Monday, July 03, 2006

Rain dancing

It’s raining cats, dogs and a few cows and goats in Mumbai right now, and has been since Saturday some time. It is, after all, the monsoon and, during the monsoon, it does rain. But our wild and wonderful city never gets used to the downpour, reacting with startlement each season, when the first week of warm drenchings throws the roads, people and the vehicles they drive into complete discombobulation, digging into the asphalt to create lunarscapes with potholes and dirt, washing away streets, trees and lives and stalls trains, cars and work schedules. People wade through feet of water determined to get to work and then, once there, safe and dry and bolstered by cups of steaming hot cuttingi chai, they open hot-packed tiffins for that sustaining bite of lunch long before lunch is mandated, all so that they have the strength and the reduced weight during the long and sloshy trek back home.

It hasn’t taken much this year to alarm the Mumbaikar, usually such a stoic and dauntless survivor of all seasons. Of course, last monsoon’s deluge of July 26 did much to change that. So it was a pleasant surprise, though not completely surprising, to find the roads this morning dotted with policemen, each man neatly swathed in bright yellow waterproof slickers and pants, waving cars to the right, trucks to the left and pedestrians off the roads. It took not much longer than my usual span of time to get to work from home, but will probably take somewhat longer to get home again, even if I leave now, as my father and friends suggest.

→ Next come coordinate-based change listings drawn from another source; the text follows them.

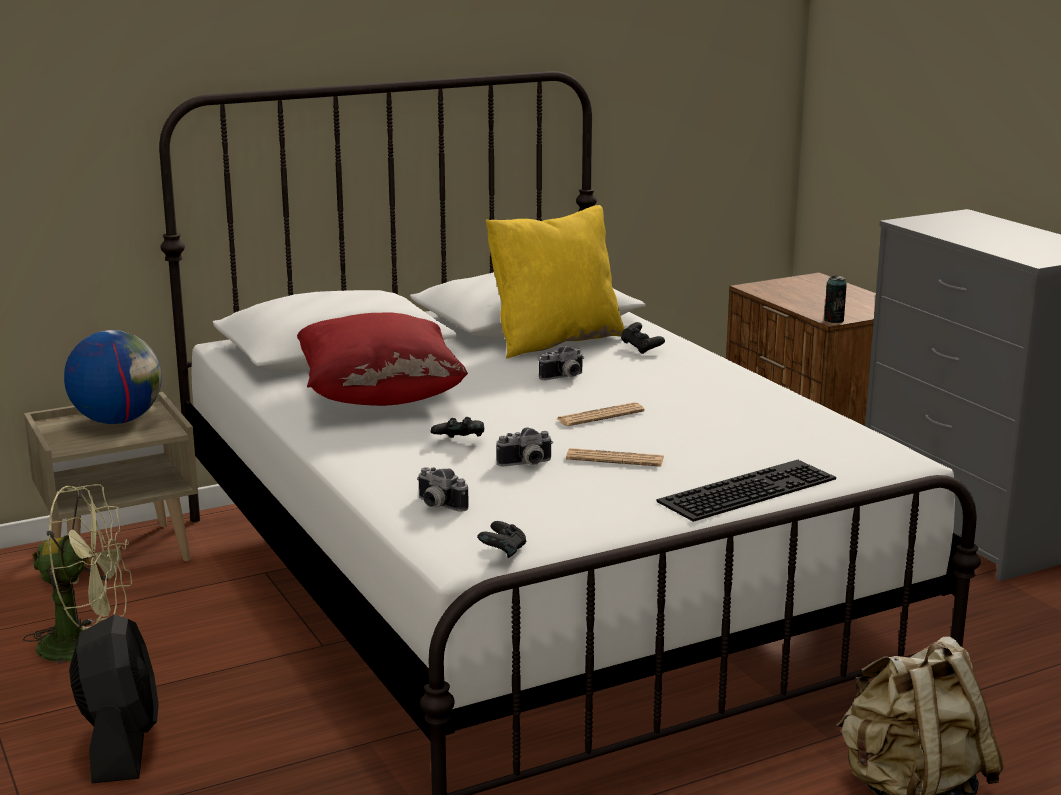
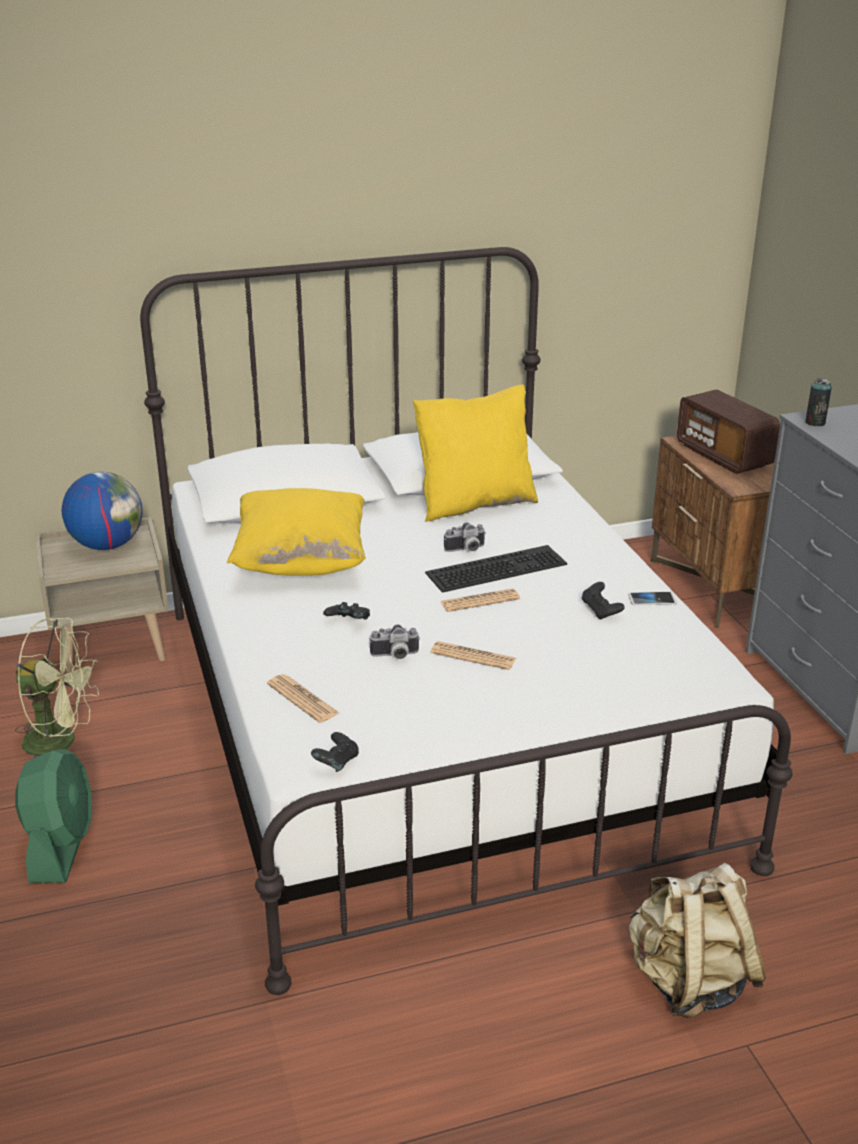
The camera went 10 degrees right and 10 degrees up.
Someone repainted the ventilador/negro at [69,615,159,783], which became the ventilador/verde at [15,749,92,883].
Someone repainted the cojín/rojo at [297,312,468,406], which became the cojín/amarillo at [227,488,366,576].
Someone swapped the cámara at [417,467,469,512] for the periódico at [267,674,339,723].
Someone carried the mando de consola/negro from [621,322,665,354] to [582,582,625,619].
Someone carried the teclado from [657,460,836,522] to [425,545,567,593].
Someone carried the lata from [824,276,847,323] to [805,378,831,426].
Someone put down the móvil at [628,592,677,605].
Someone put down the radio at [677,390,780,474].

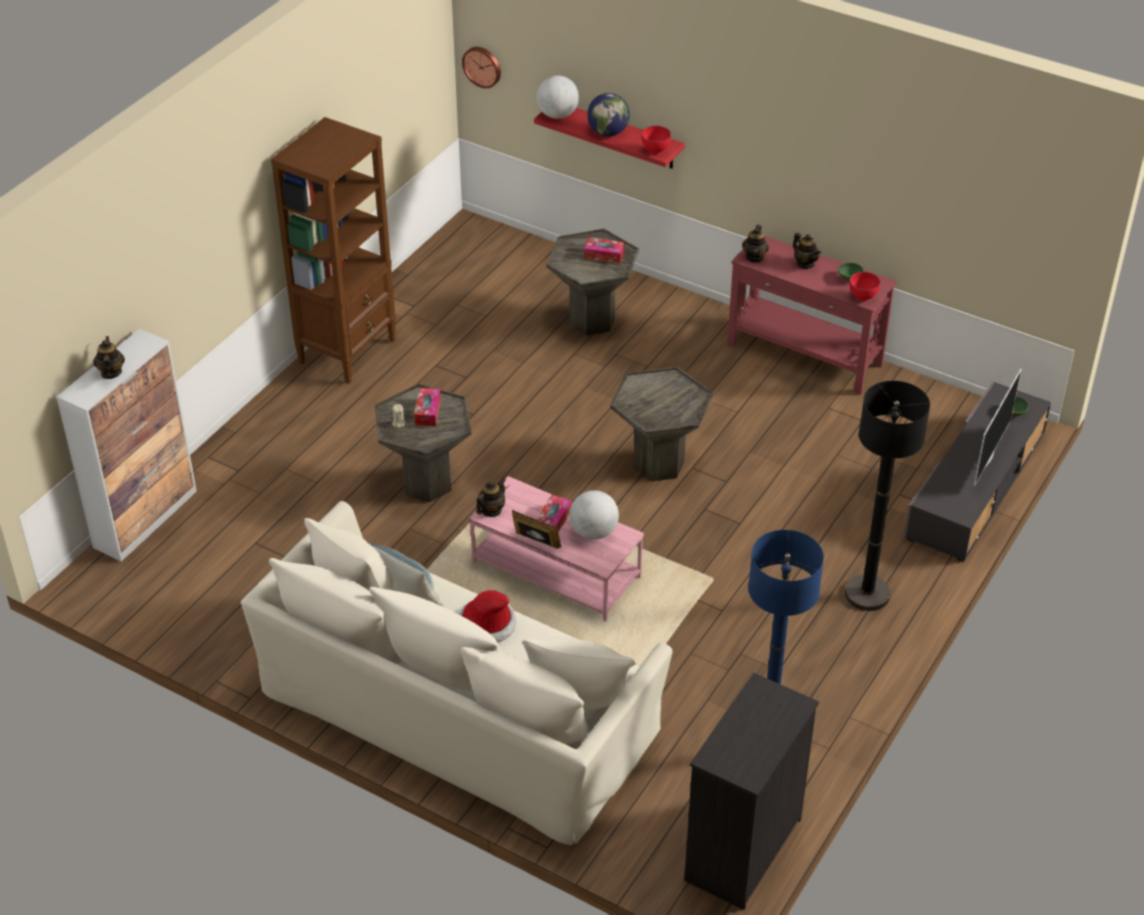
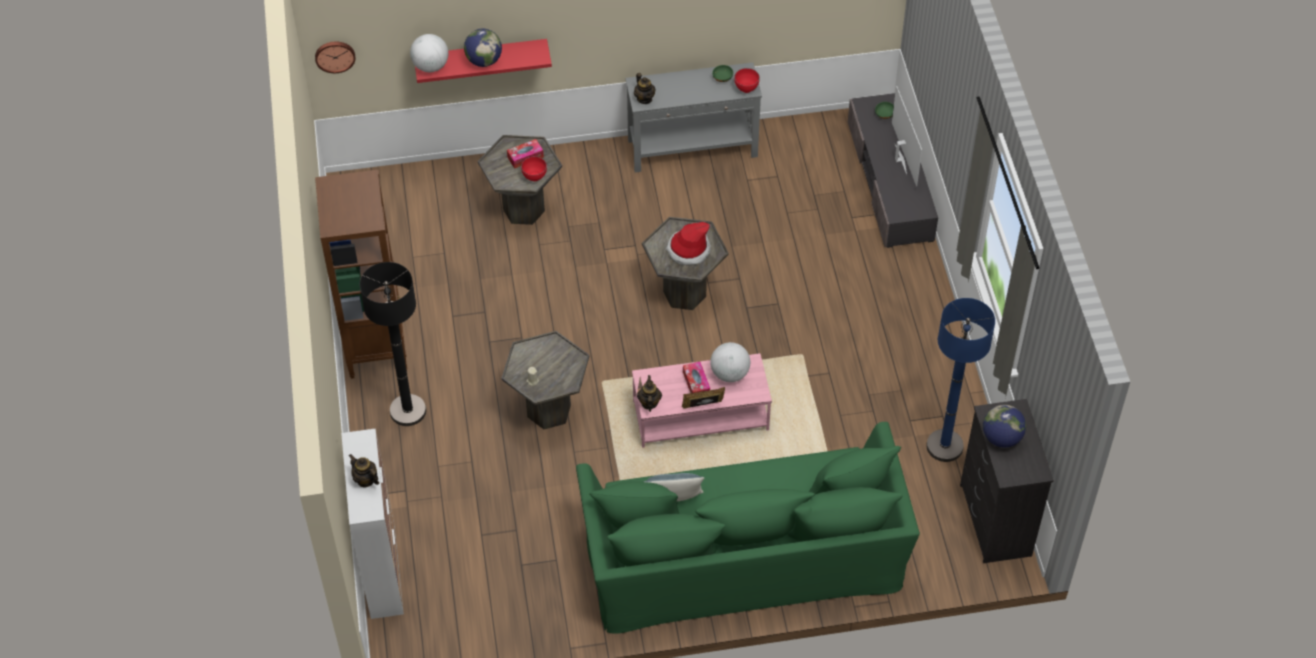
The camera went 40 degrees left and 10 degrees up.
Someone repainted the sofá/beis at [240,501,672,845], which became the sofá/verde at [576,422,920,634].
Someone took away the caja de pañuelos at [414,388,441,426].
Someone carried the sombrero from [459,590,516,642] to [666,222,711,265].
Someone carried the cuenco/rojo from [641,126,671,154] to [521,156,547,181].
Someone repainted the mesa consola/rojo at [727,236,896,395], which became the mesa consola/gris at [625,62,762,173].
Someone took away the tetera at [793,232,821,269].
Someone carried the lámpara de pie/negro from [845,381,930,611] to [360,262,426,426].
Someone put down the globo terráqueo at [983,405,1026,448].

For months now, the Bombay (it has not yet been changed to Mumbai, it seems, from the short form, which still reads BMC) Municipal Corporation has been digging, dredging and otherwise disturbing the normal state of our city’s various surfaces, reportedly to minimise problems when the downpour hit. It helped, of course, that the rain gods knew that the BMC has much work left to do; the rains came to our burb 25 days later than normal, leaving the taps dry and the inhabitants of the metropolis complaining long and loud about the heat and excessive humidity. Now that the rain in finally here, Mumbai’s denizens are complaining as long and loud about the non-stop rain, how it leaves washing undried, trains stranded and children at risk from flooded streets, open manholes and waterborne disease. All this, while they throw plastic bags out of their windows, steal manhole covers, and eat bhelpuri and chaat from the road-corner cart, made by a man who rinses the plates in the same water he spits into even as he scratches himself with the hand that he assembles the food with.

On that delightful note….the rainy season is a time of new life, when the seas are teeming with spawning fish, the plants are storing up for a fresh growing season and the average Mumbaikar replenishes a body starved for cool moisture. The rain brings with it disease, disaster and death, but also showers the earth with cleansing wetness, washing away acids from the atmosphere, dirt from smog-caked buildings and exhaustion from the skins of tired workers. The air is cool and scented with wet earth and coolth, spirits are higher than during the endless pre-monsoon time, when the humidity bogged down the mood and, in spite of the perils of living on the coast and being deluged without respite, we in Mumbai welcome every drop of heavenly moisture. Even when we have to catch trains that stop mid-way between two stations because of flooded tracks; even if washing doesn’t dry and mould becomes an intimate member of the family; even if cars cannot get past the nearest intersection and vegetables are more expensive than your diamond suite.

It lasts three months, on and off, this rain. And we love it.